新作が出る度に手に取ってしまう作家がいる。窪美澄だ。数年前、書店でふとタイトルに惹かれて購入したのがデビュー作『ふがいない僕は空を見た』だった。

美しい装丁とは裏腹にかなり衝撃的なセックスシーンから始まる。常々、奥に隠れた性欲は男性よりも女性の方が勝っていると思うのだが、それを証明するかのような大胆な描写に驚かされた。

しかし、単なるポルノ小説で終わらないのは、妊娠・出産という女性の生理を性行為と同等に扱い、生命の尊さを真摯に描いているからだ。そこに生身の人間存在が浮き彫りになり見事に純文学へと昇華される。

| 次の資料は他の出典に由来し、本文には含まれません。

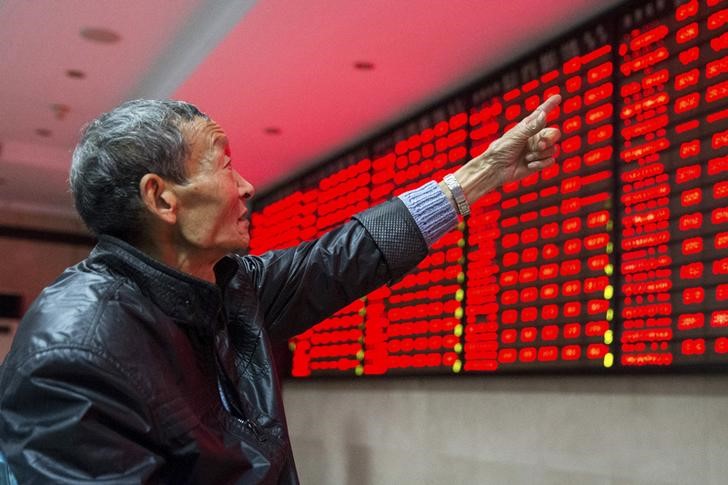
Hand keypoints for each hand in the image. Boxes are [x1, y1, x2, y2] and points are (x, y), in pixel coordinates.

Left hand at [446, 95, 561, 204]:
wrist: (496, 168)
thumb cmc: (501, 150)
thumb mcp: (516, 136)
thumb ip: (532, 126)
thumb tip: (543, 114)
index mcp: (528, 127)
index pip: (541, 114)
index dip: (549, 105)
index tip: (557, 96)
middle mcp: (535, 137)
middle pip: (553, 134)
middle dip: (549, 139)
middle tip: (539, 145)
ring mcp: (537, 150)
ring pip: (553, 149)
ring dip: (541, 154)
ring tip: (527, 157)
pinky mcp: (538, 163)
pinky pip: (550, 161)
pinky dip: (541, 163)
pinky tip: (529, 164)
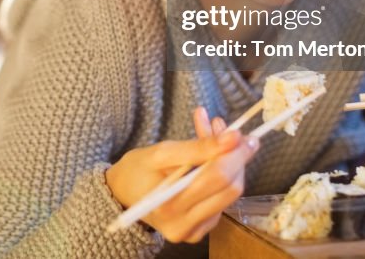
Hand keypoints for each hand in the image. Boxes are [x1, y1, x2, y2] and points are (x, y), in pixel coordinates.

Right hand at [105, 107, 258, 242]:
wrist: (122, 194)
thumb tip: (233, 138)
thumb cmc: (137, 170)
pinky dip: (221, 177)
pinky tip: (210, 159)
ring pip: (230, 194)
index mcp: (170, 206)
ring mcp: (193, 232)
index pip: (217, 178)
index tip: (242, 133)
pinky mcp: (199, 231)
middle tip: (231, 132)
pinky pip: (221, 201)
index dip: (234, 154)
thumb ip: (197, 147)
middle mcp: (184, 225)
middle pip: (230, 189)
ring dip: (229, 163)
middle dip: (235, 157)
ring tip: (216, 137)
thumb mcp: (160, 152)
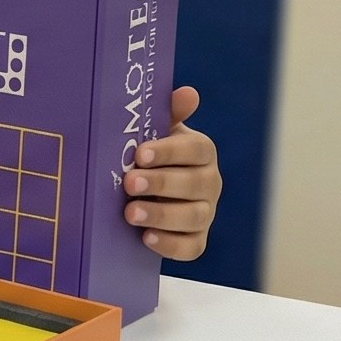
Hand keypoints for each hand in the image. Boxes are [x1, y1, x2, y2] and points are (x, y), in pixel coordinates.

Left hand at [123, 85, 219, 261]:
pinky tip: (147, 238)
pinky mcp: (196, 240)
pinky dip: (170, 244)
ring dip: (162, 215)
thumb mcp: (154, 134)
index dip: (170, 151)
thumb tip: (189, 93)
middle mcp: (210, 182)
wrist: (145, 195)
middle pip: (195, 184)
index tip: (141, 153)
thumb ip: (168, 114)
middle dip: (161, 183)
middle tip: (130, 182)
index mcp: (201, 152)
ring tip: (131, 213)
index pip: (195, 149)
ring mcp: (205, 213)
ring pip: (193, 217)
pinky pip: (191, 247)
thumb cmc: (149, 157)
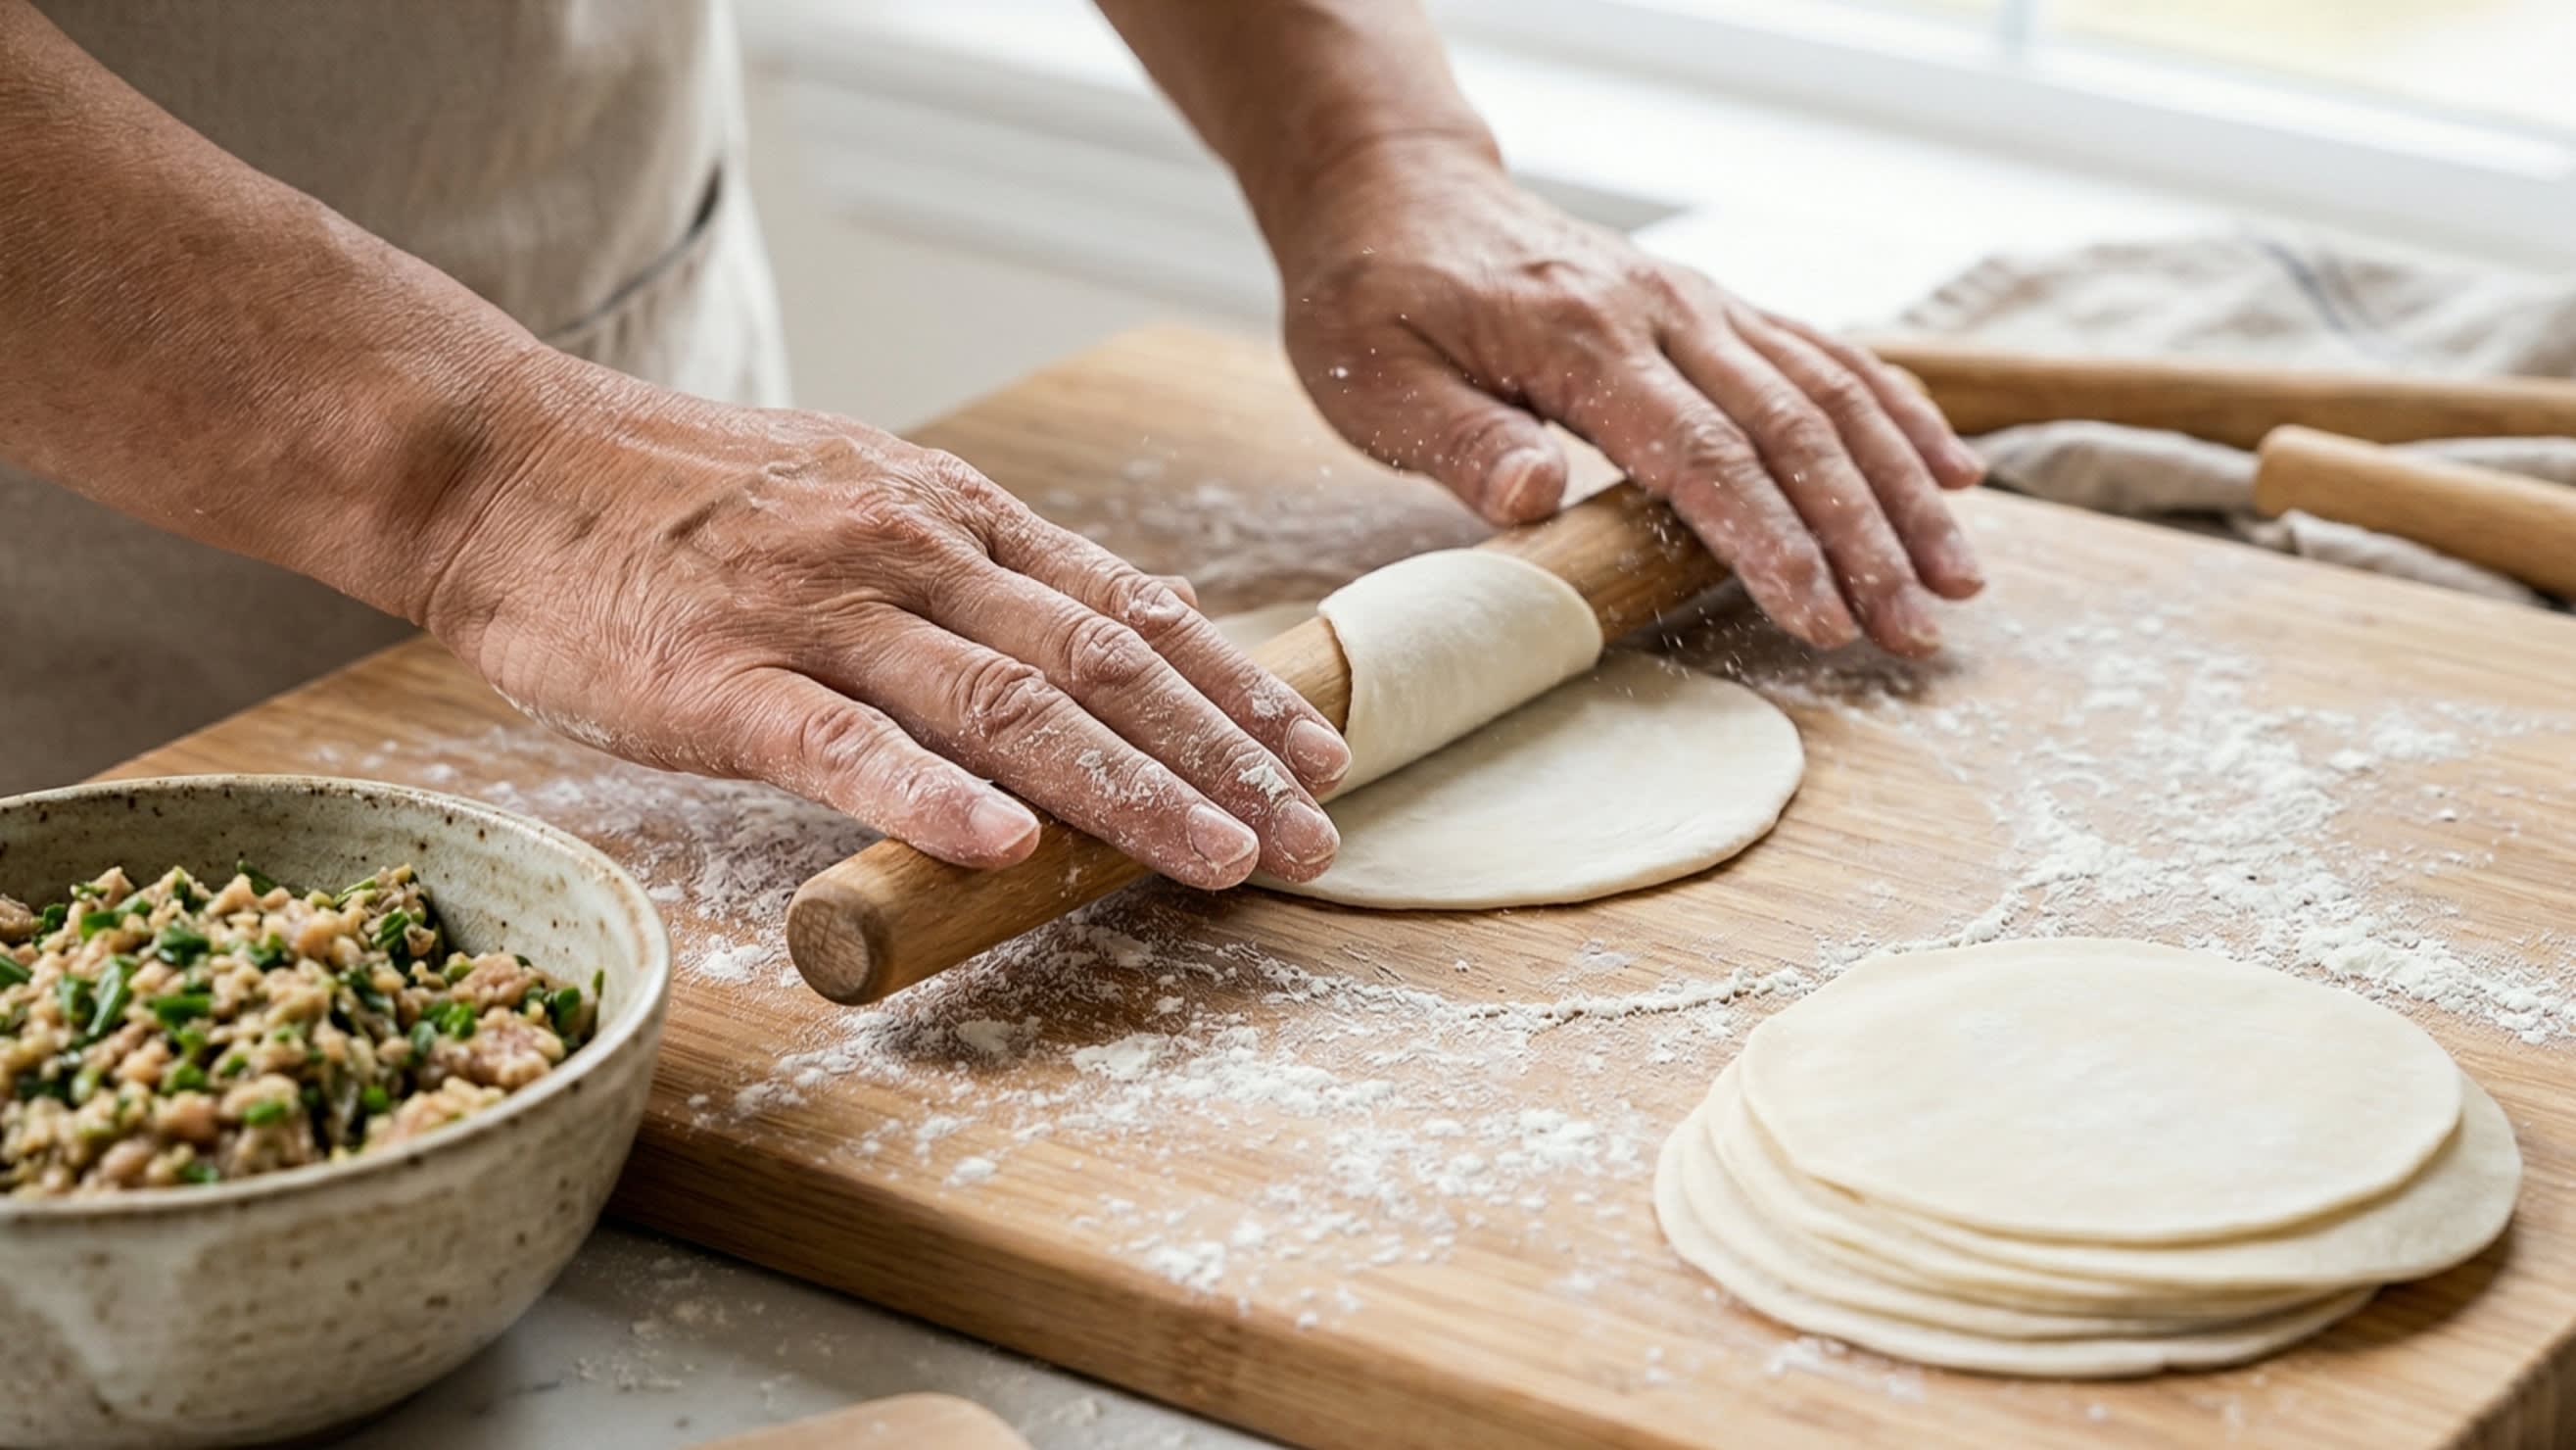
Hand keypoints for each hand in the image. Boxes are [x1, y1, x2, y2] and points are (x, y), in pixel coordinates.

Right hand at [418, 361, 1349, 886]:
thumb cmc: (683, 498)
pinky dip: (931, 796)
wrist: (505, 464)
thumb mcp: (867, 492)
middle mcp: (910, 553)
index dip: (1232, 687)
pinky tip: (1008, 850)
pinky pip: (843, 744)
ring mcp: (818, 613)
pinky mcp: (721, 680)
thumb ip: (992, 561)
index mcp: (950, 516)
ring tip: (1218, 858)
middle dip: (1221, 755)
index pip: (1127, 606)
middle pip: (1099, 662)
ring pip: (1004, 705)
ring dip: (1127, 791)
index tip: (1319, 752)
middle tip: (1314, 835)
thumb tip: (1131, 604)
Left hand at [1270, 138, 1986, 655]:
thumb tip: (1538, 497)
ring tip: (1958, 579)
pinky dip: (1898, 413)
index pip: (1701, 452)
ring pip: (1830, 393)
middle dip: (1866, 536)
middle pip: (1793, 429)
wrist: (1394, 191)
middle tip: (1915, 628)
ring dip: (1903, 488)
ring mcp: (1697, 304)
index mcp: (1581, 339)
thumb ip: (1461, 440)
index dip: (1771, 541)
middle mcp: (1661, 311)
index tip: (1822, 618)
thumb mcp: (1377, 380)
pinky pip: (1824, 355)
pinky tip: (1953, 474)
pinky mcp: (1711, 307)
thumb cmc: (1376, 299)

窪は私より2歳年上だが、彼女の作品には同時代を生きる者の共感が随所に散りばめられ、オーガニックや玄米、美大志望の学生など私自身の体験と重なるキーワードが頻繁に登場し、まるで人生を見透かされている様な不思議な気になる。出会えて本当に良かったと思う大好きな作家の一人だ。

 

 

⭐️ デビュー作を読んだ時の衝撃は今でも忘れられない。生と性がここまでリアルに語られ描かれた新人小説など果たして今までにあっただろうか?誰がこの作品の衝撃的なラストを想像できただろう?私はこの作品で彼女の洗礼を受け、窪教の信者となった。